WaterDiff
WaterDiff: Underwater Image Enhancement Latent Diffusion Model based on Mamba and Transmission Map Guidance
Install / Use
/learn @Guan-MS/WaterDiffREADME
WaterDiff: Underwater Image Enhancement Latent Diffusion Model based on Mamba and Transmission Map Guidance
Meisheng Guan, Haiyong Xu, Gangyi Jiang, Mei Yu, Xuebo Zhang, Yeyao Chen and Ting Luo
Abstract
Underwater imaging is affected by absorption and SCAtering, leading to issues such as low contrast, poor clarity, color deviation, and haze. To address these problems, we propose a Mamba-based latent diffusion model (LDM) for underwater image enhancement, named WaterDiff, which leverages the potential of LDM and the guidance provided by the transmission map. To alleviate the substantial computational cost incurred by pixel-based diffusion recovery, a latent-based method is utilized, whereby the degraded underwater image is first transformed by a feature encoder and then restored in the compact latent space. However, two main issues are identified that limit the performance of LDM-based methods. First, the compression of the latent space tends to produce reconstruction distortions. Second, existing diffusion models primarily leverage the convolutional neural network (CNN) or Transformer architectures as the denoising network. Unfortunately, CNN lacks the ability to capture global receptive fields, resulting in suboptimal prediction performance, whereas Transformers exhibit excellent global modeling capabilities at the expense of quadratic time complexity with respect to image size, leading to substantial computational overhead. To address these challenges, two key components are proposed: (i) a feature encoder that extracts the multiscale features enhanced in the decoder to reduce distortions; (ii) Mamba encoder with linear complexity and transmission map guidance module integrated into the noise predictor to extract structural information, which enables more powerful latent-based image enhancement without significantly increasing inference costs. The experimental results demonstrate the superiority of the proposed WaterDiff and effectiveness of its modules. The code is publicly available at: https://github.com/Guan-MS/WaterDiff
Overview

Dependencies and Installation
This codebase was tested with the following environment configurations. It may work with other versions.
- Ubuntu 20.04
- CUDA 11.7
- Python 3.9
- PyTorch 2.0.1 + cu117
Previous installation
To use the selective scan with efficient hard-ware design, the mamba_ssm library is needed to install with the folllowing command.

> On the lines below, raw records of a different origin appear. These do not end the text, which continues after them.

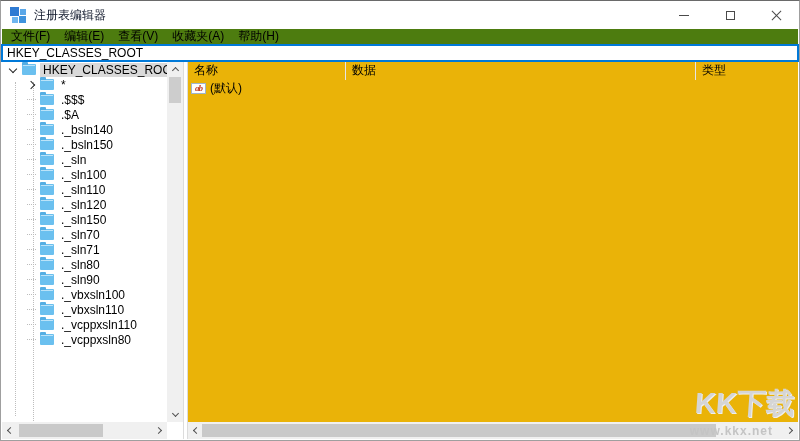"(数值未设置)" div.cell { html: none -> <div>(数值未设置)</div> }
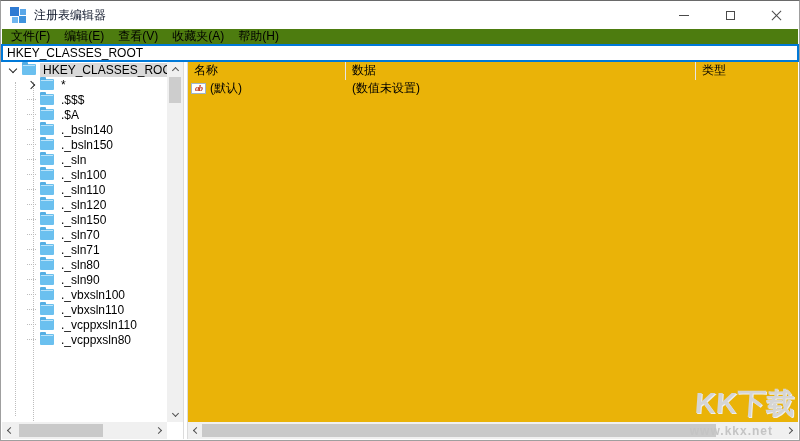"www.kkx.net" .wm-url { font-size: 12px -> 15px }
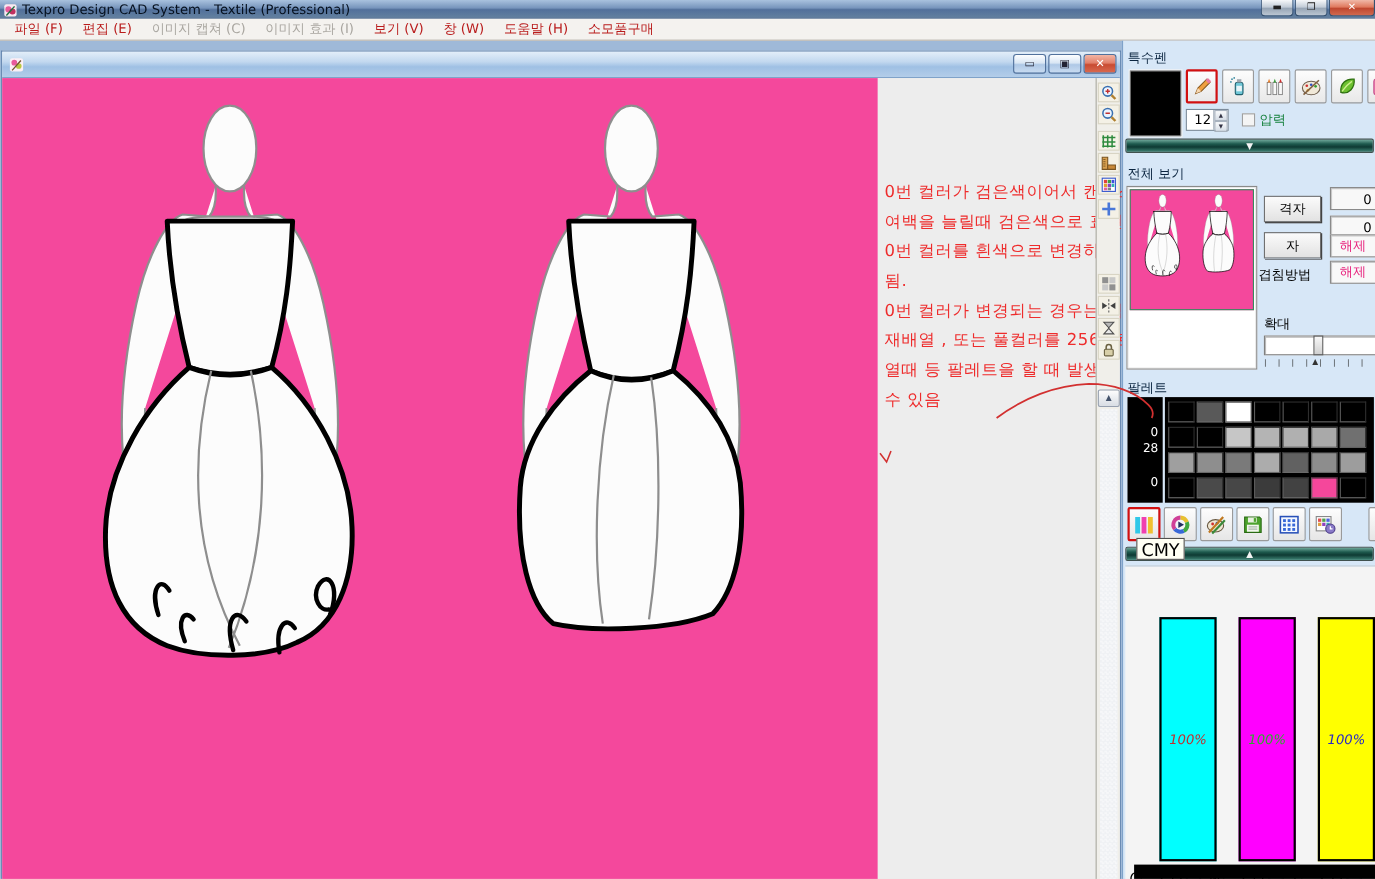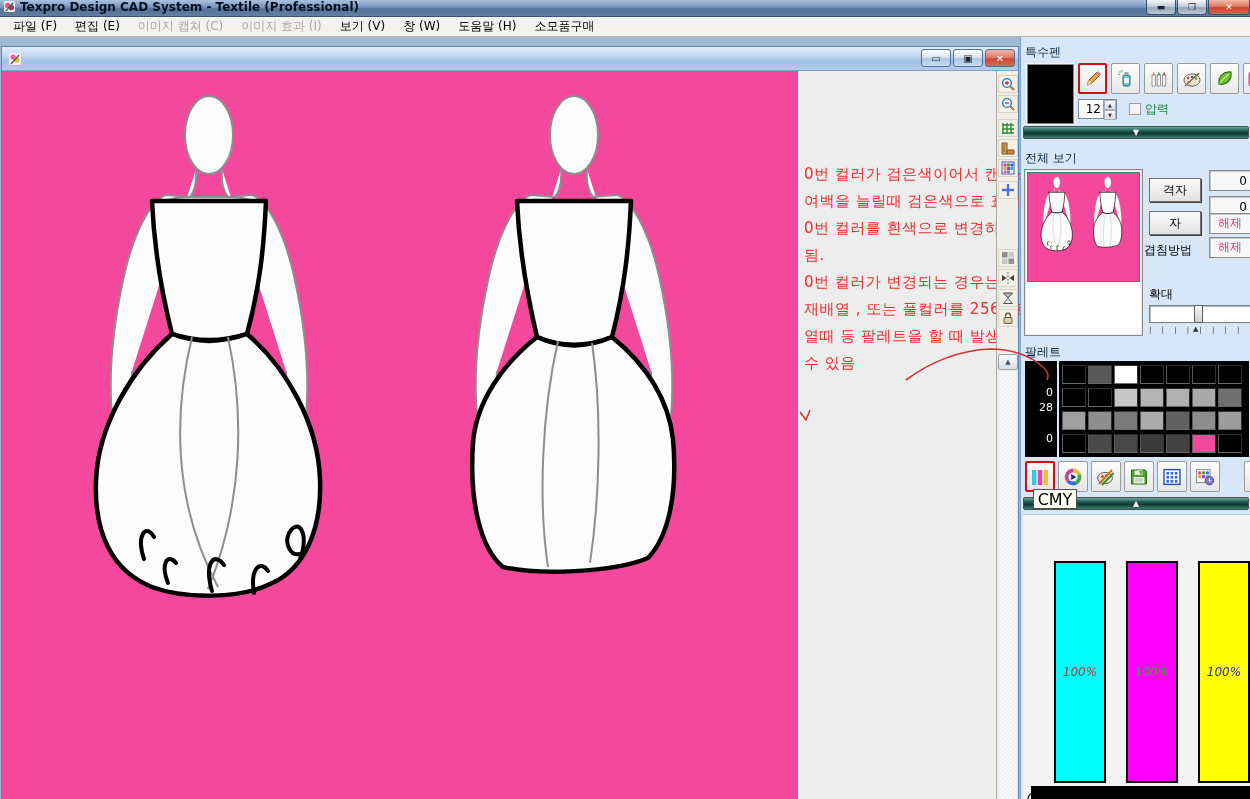"Texpro Design CAD System -" .titlebar { align-items: flex-start -> flex-end; font-weight: bold -> none }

pip install causal_conv1d==1.0.0
pip install mamba_ssm==1.0.1
See environment.yaml for requirements on packages. Simple installation:
conda env create -f environment.yaml
Pre-trained Model
If this paper is accepted, we will publish the code for the main framework.
The pre-trained model can be downloaded from here, and its corresponding config file is this yaml.
Preparing datasets
Datasets:
(1) UIEB (UIE): Data
(2) SQUID (UIE): Data
(3) UICoD (UIE): Data
(4) U45(UIE): Data
To make use of the evaluate.py and the files in ldm/data/, the dataset folder names should be lower-case and structured as follows.
WaterDiff
├─ other files and folders
├─ dataset
│ ├─ demo_data
│ │ ├─ train_data
│ │ │ ├─ input
│ │ │ │ ├─ fig1.png
│ │ │ │ ├─ ...
│ │ │ ├─ target
│ │ │ │ ├─ fig1.png
│ │ │ │ ├─ ...
│ │ ├─ test_data
│ │ │ │ ├─ ...
Training
WaterDiff is trained in two stages, where the VQUGAN and the mamba-UNet are trained separately.
VQUGAN
python main.py --base configs/autoencoder/vq_f16×16×3.yaml -t --gpus 0,
Denoising mamba-UNet
python main.py --base configs/ldm/mamba-f16-c256-unet -t --gpus 0,
These will create a logs/ folder within which the corresonding directories are created for each experiment. The log files from training include checkpoints, images and tensorboard loggings.
To resume from a checkpoint file, simply use the --resume argument in main.py to specify the checkpoint.
Acknowledgement
Our code is adapted from the original latent-diffusion and LDMVFI repository. We thank the authors for sharing their code.